Bell, also known as PhoneSat 1.0b or PhoneSat v1b was a technology demonstration satellite operated by NASA's Ames Research Center, which was launched in April 2013. Part of the PhoneSat programme, it was one of the first three PhoneSat spacecraft to be launched.

A PhoneSat-1.0 satellite, Bell was built to the single-unit (1U) CubeSat specification, and measures 10 cm in each dimension. The satellite is based on an off-the-shelf HTC Nexus One smartphone which serves in place of an onboard computer and avionics system. Unlike the more advanced PhoneSat-2.0 spacecraft, Bell is powered by non-rechargeable batteries, and has no attitude control system, however onboard sensors can be used to determine and monitor the satellite's attitude. The cameras built into the phones aboard Bell and its sister satellite Graham have been used to return images of the Earth from space.

Unlike Graham, Bell has an external Iridium modem attached to one of its side. Independent battery can supply power for the modem for 2–3 days.

Bell was named after Alexander Graham Bell, the inventor of the telephone. The two other PhoneSat spacecraft launched aboard the same rocket were named Alexander and Graham.
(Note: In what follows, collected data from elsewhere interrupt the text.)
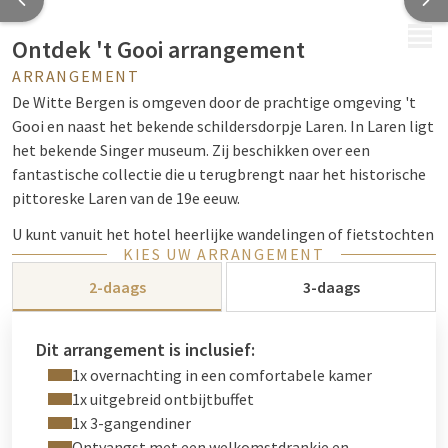
MENU
Ontdek 't Gooi arrangement
ARRANGEMENT
De Witte Bergen is omgeven door de prachtige omgeving 't
Gooi en naast het bekende schildersdorpje Laren. In Laren ligt
het bekende Singer museum. Zij beschikken over een
fantastische collectie die u terugbrengt naar het historische
pittoreske Laren van de 19e eeuw.
U kunt vanuit het hotel heerlijke wandelingen of fietstochten
KIES UW ARRANGEMENT
maken over de heide en door de bossen. Het hotel ligt
enerzijds tussen fantastische oude dorpen zoals Naarden-
2-daags
3-daags
vesting en Muiden. Anderzijds grenst het aan de Utrechtse
Heuvelrug met fanatische bossen en dorpen zoals Lage
Dit arrangement is inclusief:
Vuursche.
1x overnachting in een comfortabele kamer
Na het ontdekken van de Gooische natuur en kunst kunt u
1x uitgebreid ontbijtbuffet
lekker uitrusten in het restaurant met een heerlijk
1x 3-gangendiner
driegangendiner en aansluitend genieten van uw
Ontvangst met een welkomstdrankje en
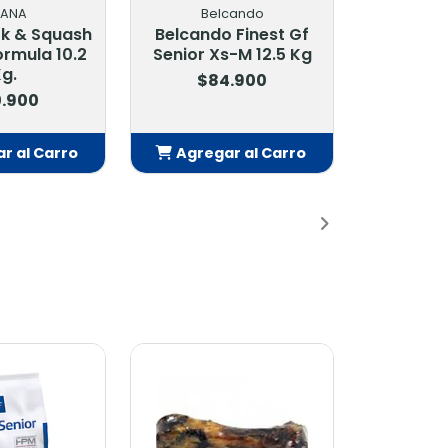
cando
ACANA
 Finest Gf
Acana Light & Fit 11.4
-M 12.5 Kg
Kg
.900
$79.900
r al Carro
Agregar al Carro
adido
Añadido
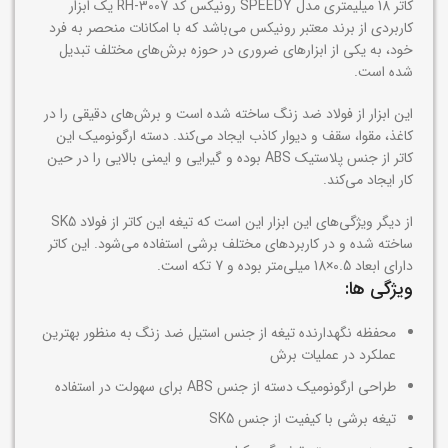
کاتر 18 میلیمتری مدل SPEEDY رونیکس کد RH-3007 یک ابزار
کاربردی از برند معتبر رونیکس می‌باشد که با امکانات منحصر به فرد
خود، به یکی از ابزارهای ضروری در حوزه برش‌های مختلف تبدیل
شده است.
این ابزار از فولاد ضد زنگ ساخته شده است و برش‌های دقیقی را در
کاغذ، مقوا، سقف و دیوار کاذب ایجاد می‌کند. دسته ارگونومیک این
کاتر از جنس پلاستیک ABS بوده و گیرایی و ایمنی بالایی را در حین
کار ایجاد می‌کند.
از دیگر ویژگی‌های این ابزار این است که تیغه این کاتر از فولاد SK5
ساخته شده و در کاربردهای مختلف برشی استفاده می‌شود. این کاتر
دارای ابعاد 0.5×18 میلی‌متر بوده و 7 تکه است.
ویژگی ها:
محفظه نگهدارنده تیغه از جنس استیل ضد زنگ به منظور بهترین
عملکرد در عملیات برش
طراحی ارگونومیک دسته از جنس ABS برای سهولت در استفاده
تیغه برشی با کیفیت از جنس SK5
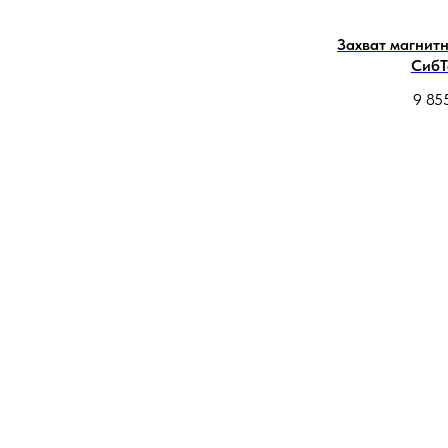
Захват магнитн
СибТ
9 85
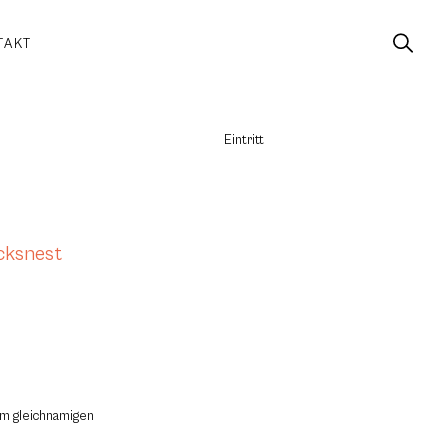
TAKT
Eintritt
cksnest
em gleichnamigen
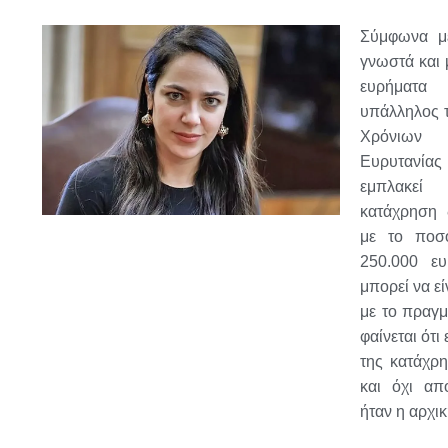
Σύμφωνα με
γνωστά και 
ευρήματα
υπάλληλος 
Χρόνιω
Ευρυτανίας
εμπλακεί 
κατάχρηση
με το ποσ
250.000 ε
μπορεί να ε
με το πραγμ
φαίνεται ότ
της κατάχρ
και όχι α
ήταν η αρχι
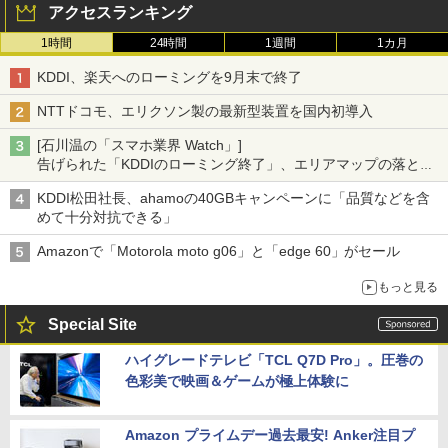
アクセスランキング
1時間
24時間
1週間
1カ月
KDDI、楽天へのローミングを9月末で終了
NTTドコモ、エリクソン製の最新型装置を国内初導入
[石川温の「スマホ業界 Watch」]
告げられた「KDDIのローミング終了」、エリアマップの落とし
穴と楽天モバイルの課題
KDDI松田社長、ahamoの40GBキャンペーンに「品質などを含
めて十分対抗できる」
Amazonで「Motorola moto g06」と「edge 60」がセール
もっと見る
Special Site
ハイグレードテレビ「TCL Q7D Pro」。圧巻の
色彩美で映画＆ゲームが極上体験に
Amazon プライムデー過去最安! Anker注目プ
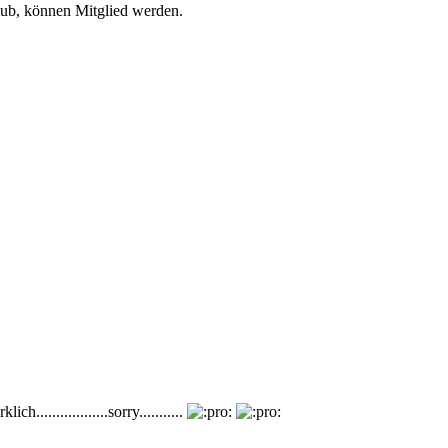
Club, können Mitglied werden.
................sorry...........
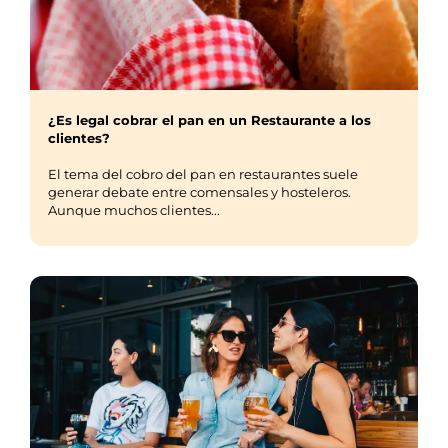
¿Es legal cobrar el pan en un Restaurante a los
clientes?
El tema del cobro del pan en restaurantes suele
generar debate entre comensales y hosteleros.
Aunque muchos clientes...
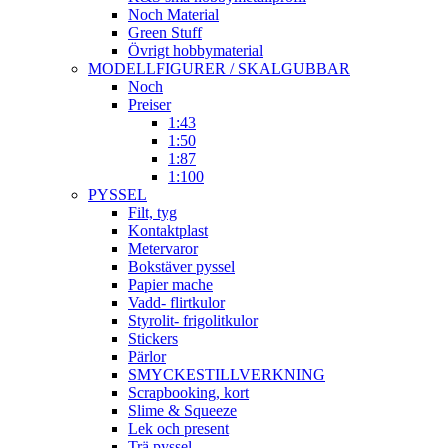
Noch Material
Green Stuff
Övrigt hobbymaterial
MODELLFIGURER / SKALGUBBAR
Noch
Preiser
1:43
1:50
1:87
1:100
PYSSEL
Filt, tyg
Kontaktplast
Metervaror
Bokstäver pyssel
Papier mache
Vadd- flirtkulor
Styrolit- frigolitkulor
Stickers
Pärlor
SMYCKESTILLVERKNING
Scrapbooking, kort
Slime & Squeeze
Lek och present
Trä pyssel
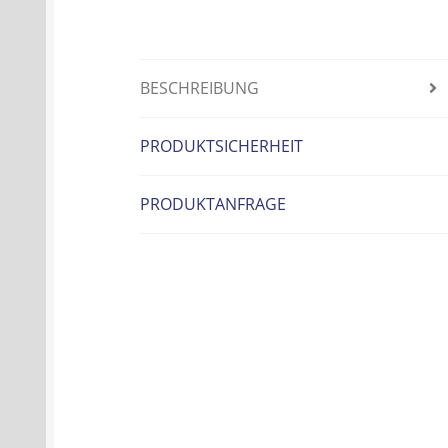
BESCHREIBUNG
PRODUKTSICHERHEIT
PRODUKTANFRAGE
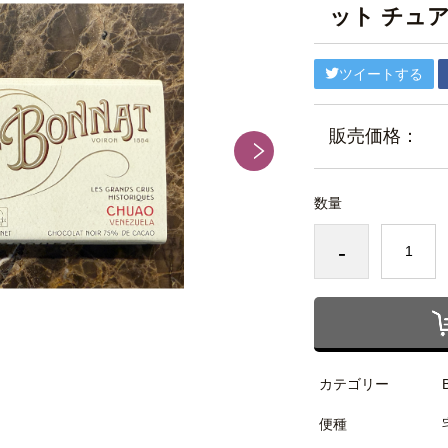
ット チュ
ツイートする
販売価格：
数量
-
カテゴリー
便種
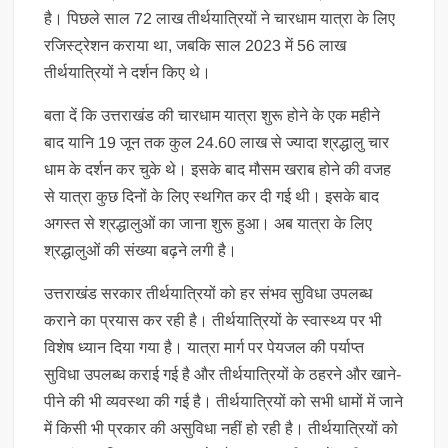
है। पिछले साल 72 लाख तीर्थयात्रियों ने चारधाम यात्रा के लिए
रजिस्ट्रेशन कराया था, जबकि साल 2023 में 56 लाख
तीर्थयात्रियों ने दर्शन किए थे।
बता दें कि उत्तराखंड की चारधाम यात्रा शुरू होने के एक महीने
बाद यानि 19 जून तक कुल 24.60 लाख से ज्यादा श्रद्धालु चार
धाम के दर्शन कर चुके थे। इसके बाद मौसम खराब होने की वजह
से यात्रा कुछ दिनों के लिए स्थगित कर दी गई थी। इसके बाद
अगस्त से श्रद्धालुओं का जाना शुरू हुआ। अब यात्रा के लिए
श्रद्धालुओं की संख्या बढ़ने लगी है।
उत्तराखंड सरकार तीर्थयात्रियों को हर संभव सुविधा उपलब्ध
कराने का प्रयास कर रही है। तीर्थयात्रियों के स्वास्थ्य पर भी
विशेष ध्यान दिया गया है। यात्रा मार्ग पर पेयजल की पर्याप्त
सुविधा उपलब्ध कराई गई है और तीर्थयात्रियों के ठहरने और खाने-
पीने की भी व्यवस्था की गई है। तीर्थयात्रियों को सभी धामों में जाने
में किसी भी प्रकार की असुविधा नहीं हो रही है। तीर्थयात्रियों को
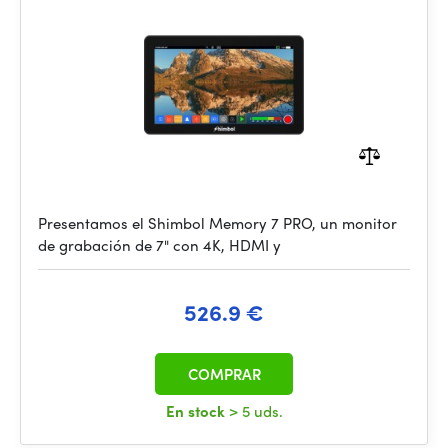
Presentamos el Shimbol Memory 7 PRO, un monitor
de grabación de 7" con 4K, HDMI y
526.9 €
COMPRAR
En stock
> 5 uds.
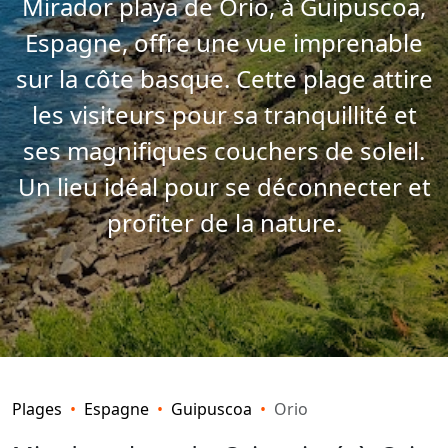
Mirador playa de Orio, à Guipuscoa,
Espagne, offre une vue imprenable
sur la côte basque. Cette plage attire
les visiteurs pour sa tranquillité et
ses magnifiques couchers de soleil.
Un lieu idéal pour se déconnecter et
profiter de la nature.
Plages
Espagne
Guipuscoa
Orio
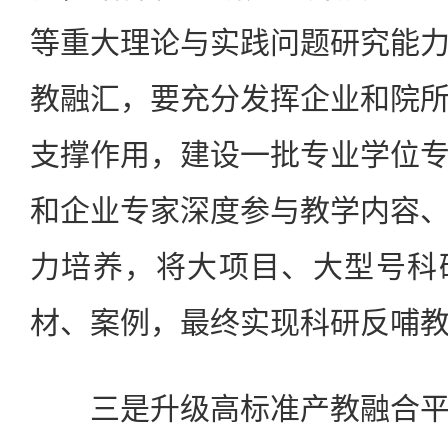
等重大理论与实践问题研究能
教融汇，要充分发挥企业和院
支撑作用，建设一批专业学位
和企业专家深度参与教学内容
力培养，将大项目、大型号科
材、案例，最终实现科研反哺
三是升级高标准产教融合平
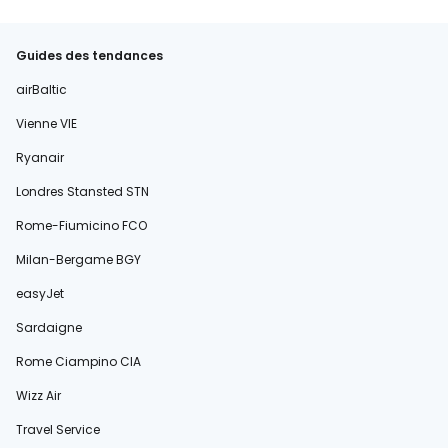
Guides des tendances
airBaltic
Vienne VIE
Ryanair
Londres Stansted STN
Rome-Fiumicino FCO
Milan-Bergame BGY
easyJet
Sardaigne
Rome Ciampino CIA
Wizz Air
Travel Service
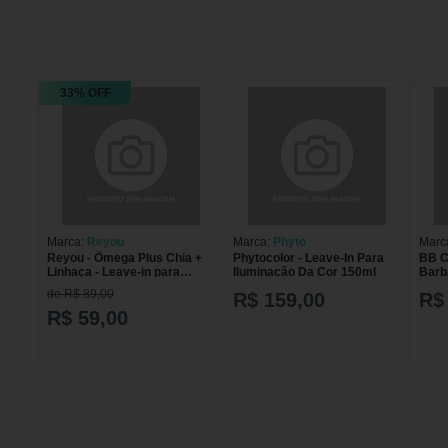
33% OFF
Marca:
Reyou
Marca:
Phyto
Marc
Reyou - Ômega Plus Chia +
Phytocolor - Leave-In Para
BB C
Linhaça - Leave-in para
Iluminação Da Cor 150ml
Barb
Cabelo e Barba - 120ml
Barb
de R$ 89,00
R$ 159,00
R$
R$ 59,00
The three PhoneSat spacecraft, along with the commercial Dove 1 satellite, were launched as secondary payloads aboard the maiden flight of the Antares carrier rocket; flight A-ONE. The primary payload was the Cygnus Mass Simulator.

Liftoff occurred at 21:00 UTC on 21 April 2013, from Pad 0A of the Mid-Atlantic Regional Spaceport, following attempts on 17 and 20 April which had been scrubbed due to an umbilical problem and high-level winds respectively. The launch was conducted by Orbital Sciences Corporation, however the CubeSats were launched under a contract with Spaceflight Services, using dispensers produced by ISIS. Alexander, Graham and Bell were deployed from a single ISIPod dispenser, while Dove 1 was deployed from a second such dispenser.

On 27 April 2013 the satellite was confirmed to have burned up in the atmosphere, with instruments still running up until then.